Being a Korean-American 4
By Steve
- 1216 reads
After the Hill School, I was not quite sure how I would continue with school. My family had moved South to Charlotte, North Carolina and my sister was going to school at Charlotte Country Day, an elite private school. When I moved down to Charlotte, I was rather bored. While working with my father in his beauty supply store, I was a little disturbed when a young boy asked his father "what I was."
The Korean-American church community also bored me. I wanted to fit in, but I found the people different from the Philadelphia Korean-American society. In short, there was no real joy in being with God, in living and loving the world he created. There were also no KAP's (Korean American Princesses) and no sassiness. I've always loved the sassiness and intelligence of Northeastern girls.
Once I was in a supermarket and someone remarked that she did not know that Asians argued. I was arguing with my mother.
The Dean of Charlotte Country Day drove me home from school one day. He was a nice and sincere man. I really liked him. I had been such a snob about Charlotte Country Day. He was right. I had been negative. They were going to let me in despite the fact that I had not finished ninth grade. What was the matter with me? I had made prejudgements about the South without really getting to know it. Still, I did not like Charlotte.
There was something strange about the South. After a month of school, there was a rumor that I was a genius. Of course, I wasn't. I did well in school, but I still felt a great tension in my soul, between the primitive and the cultured. Sometimes, I wanted to be like Native Americans, loving and enjoying nature. Other times, I saw how sinful and self-indulgent my nature was and tried to fight against it. There were people whom I genuinely liked. Johnny Miller was a good friend. I joined the teenage Republican club and felt at home. I do not know why I became a teenage Republican except that it looked more fun than being a democrat.
I did pretty well as a tenth grader, but in eleventh grade, I had a great desire to be popular. I wanted the new charm that I felt at Welsh Valley Middle School. I wanted Phil COllins and Duran Duran and UB 40. I wanted the Romantism of the early and mid- nineteen eighties. I wanted Pretty in Pink and Sixteen Candles. None of that was present at Charlotte Country Day. The only thing present was the country club atmosphere of the White Anglo Saxon Protestant Culture. There were things to like about it. It was a plesant, smiling nice culture, but I just did not know where I fit in in such a culture.

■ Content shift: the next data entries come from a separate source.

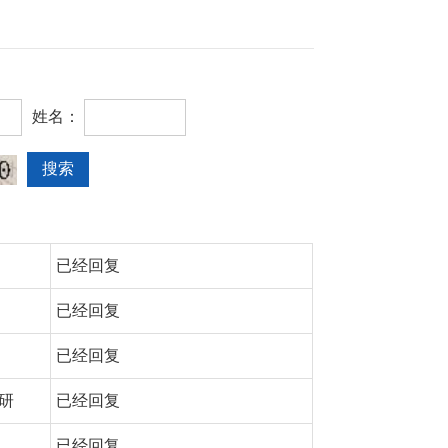
姓名：
已经回复
已经回复
已经回复
研
已经回复
已经回复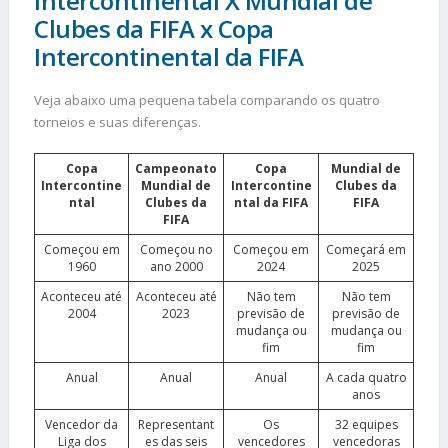
Intercontinental X Mundial de
Clubes da FIFA x Copa
Intercontinental da FIFA
Veja abaixo uma pequena tabela comparando os quatro
torneios e suas diferenças.
Copa
Campeonato
Copa
Mundial de
Intercontine
Mundial de
Intercontine
Clubes da
ntal
Clubes da
ntal da FIFA
FIFA
FIFA
Começou em
Começou no
Começou em
Começará em
1960
ano 2000
2024
2025
Aconteceu até
Aconteceu até
Não tem
Não tem
2004
2023
previsão de
previsão de
mudança ou
mudança ou
fim
fim
Anual
Anual
Anual
A cada quatro
anos
Vencedor da
Representant
Os
32 equipes
Liga dos
es das seis
vencedores
vencedoras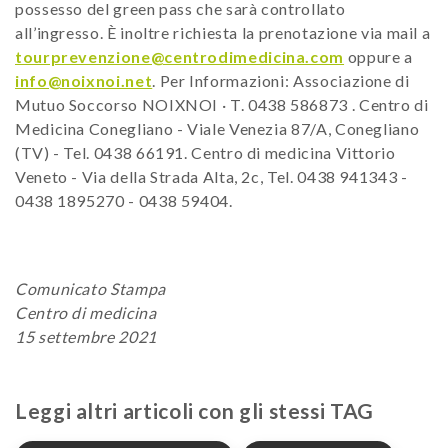
possesso del green pass che sarà controllato
all’ingresso. È inoltre richiesta la prenotazione via mail a
tourprevenzione@centrodimedicina.com
oppure a
info@noixnoi.net
. Per Informazioni: Associazione di
Mutuo Soccorso NOIXNOI · T. 0438 586873 . Centro di
Medicina Conegliano - Viale Venezia 87/A, Conegliano
(TV) - Tel. 0438 66191. Centro di medicina Vittorio
Veneto - Via della Strada Alta, 2c, Tel. 0438 941343 -
0438 1895270 - 0438 59404.
Comunicato Stampa
Centro di medicina
15 settembre 2021
Leggi altri articoli con gli stessi TAG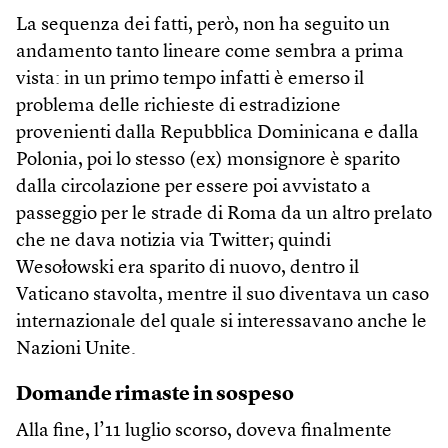
La sequenza dei fatti, però, non ha seguito un
andamento tanto lineare come sembra a prima
vista: in un primo tempo infatti è emerso il
problema delle richieste di estradizione
provenienti dalla Repubblica Dominicana e dalla
Polonia, poi lo stesso (ex) monsignore è sparito
dalla circolazione per essere poi avvistato a
passeggio per le strade di Roma da un altro prelato
che ne dava notizia via Twitter; quindi
Wesołowski era sparito di nuovo, dentro il
Vaticano stavolta, mentre il suo diventava un caso
internazionale del quale si interessavano anche le
Nazioni Unite.
Domande rimaste in sospeso
Alla fine, l’11 luglio scorso, doveva finalmente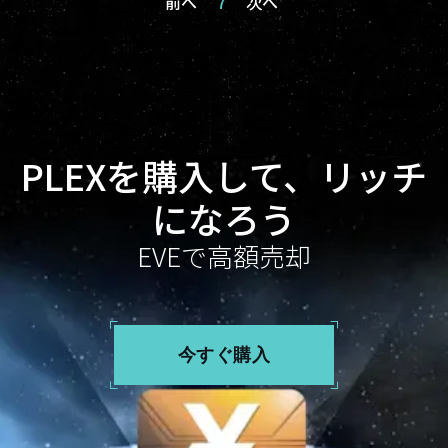
前へ
7
次へ
PLEXを購入して、リッチ
になろう
EVEで高額売却
今すぐ購入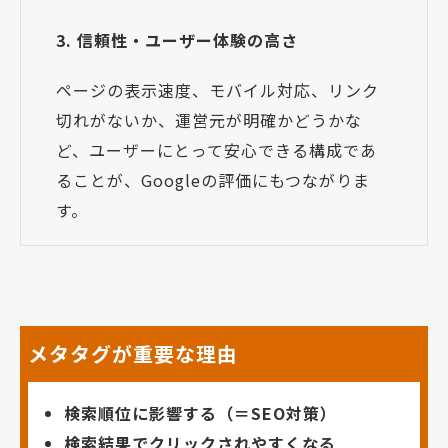
3. 信頼性・ユーザー体験の高さ
ページの表示速度、モバイル対応、リンク
切れがないか、運営元が明確かどうかな
ど、ユーザーにとって安心できる構成であ
ることが、Googleの評価にもつながりま
す。
メタタグが重要な理由
検索順位に影響する（＝SEO対策）
検索結果でクリックされやすくなる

There was a good, black kid who was an excellent basketball player and he constantly hung around an attractive blonde. They were always hugging or being cozy with each other. Some of the jealous whites called him a "man." I became friendly with some freshmen girls and there was a rumor going around that I was their pimp. I wasn't exactly amused by this culture, just confused. It's not like I wanted to fuck these girls although puberty did hit late for me. It was more like I really really wanted attention. Why did I desire popularity so much? I just don't know. I was not getting enough attention at home. I felt that I was special for one reason or another. I just don't know. But I was deeply jealous of the black guy. Perhaps I was just as captured by the sterotype of the American woman as blue-eyed, blonde beauty. By fucking her, I could be authenicated as an American? Certified?

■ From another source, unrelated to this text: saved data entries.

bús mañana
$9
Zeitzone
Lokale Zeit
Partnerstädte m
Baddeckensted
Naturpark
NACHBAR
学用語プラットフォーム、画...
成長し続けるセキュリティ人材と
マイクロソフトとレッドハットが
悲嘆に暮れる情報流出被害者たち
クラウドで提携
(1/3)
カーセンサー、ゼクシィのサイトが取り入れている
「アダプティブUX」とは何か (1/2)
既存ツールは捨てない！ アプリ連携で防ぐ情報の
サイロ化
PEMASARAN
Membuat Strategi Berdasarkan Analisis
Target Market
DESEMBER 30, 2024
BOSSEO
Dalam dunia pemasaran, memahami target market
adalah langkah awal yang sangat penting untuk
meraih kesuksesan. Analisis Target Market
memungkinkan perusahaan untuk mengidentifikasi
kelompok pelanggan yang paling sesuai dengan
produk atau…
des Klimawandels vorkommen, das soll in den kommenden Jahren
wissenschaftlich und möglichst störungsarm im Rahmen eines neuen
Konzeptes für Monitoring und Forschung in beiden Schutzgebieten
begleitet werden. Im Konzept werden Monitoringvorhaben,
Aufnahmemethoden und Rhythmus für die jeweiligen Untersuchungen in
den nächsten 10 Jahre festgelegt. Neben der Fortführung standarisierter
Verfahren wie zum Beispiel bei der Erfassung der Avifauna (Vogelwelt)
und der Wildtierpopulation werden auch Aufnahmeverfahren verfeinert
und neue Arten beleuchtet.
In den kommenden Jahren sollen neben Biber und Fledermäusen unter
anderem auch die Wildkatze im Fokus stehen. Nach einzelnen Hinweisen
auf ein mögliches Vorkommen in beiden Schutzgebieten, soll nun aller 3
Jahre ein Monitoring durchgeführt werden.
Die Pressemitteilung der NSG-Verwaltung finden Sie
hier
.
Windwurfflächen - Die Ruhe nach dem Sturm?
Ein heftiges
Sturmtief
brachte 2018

My grades suffered the more popular I wished to become. Moreover, I found myself doing intensely stupid and crazy things at parties, pretending to be drunk and doing stupid, stereotypical Asian imitations of people in movies like Sixteen Candles or other John Hughes movies. I found myself acting like a clown on edge, walking a tightrope. I wanted so much to be watched... I wanted so much to be a celebrity.
It all had to come to an end though. My friend, Johnny Miller, had made copies of my parent's house in Matthews, North Carolina. He, among others, had invited people for a party at that house. It was horrible. No party can last forever. They had had two parties at that house, that empty unoccupied house that no one was using, that house which was no one's abode. They told me that they wanted to have a third party there and I agreed. I agreed because I wanted to be popular, I so desperately wanted to be accepted by this culture and I don't even know why. I just wanted to belong somewhere. I was so excited to go to my own party, but I could not attend. My mother stopped me. All the others who attended were arrested by the police. They were having a party at an empty house in which the owner was not present.
So the party came to an end. Everyone knew that Southern teenagers drank and smoke, but it was like a dirty secret no one really talked about. Now there were police records on their sons and daughters. Students at school looked upon me differently. Some of them openly called me a "chink." I did not know that I had elicited such animosity for just wanting to be one of them.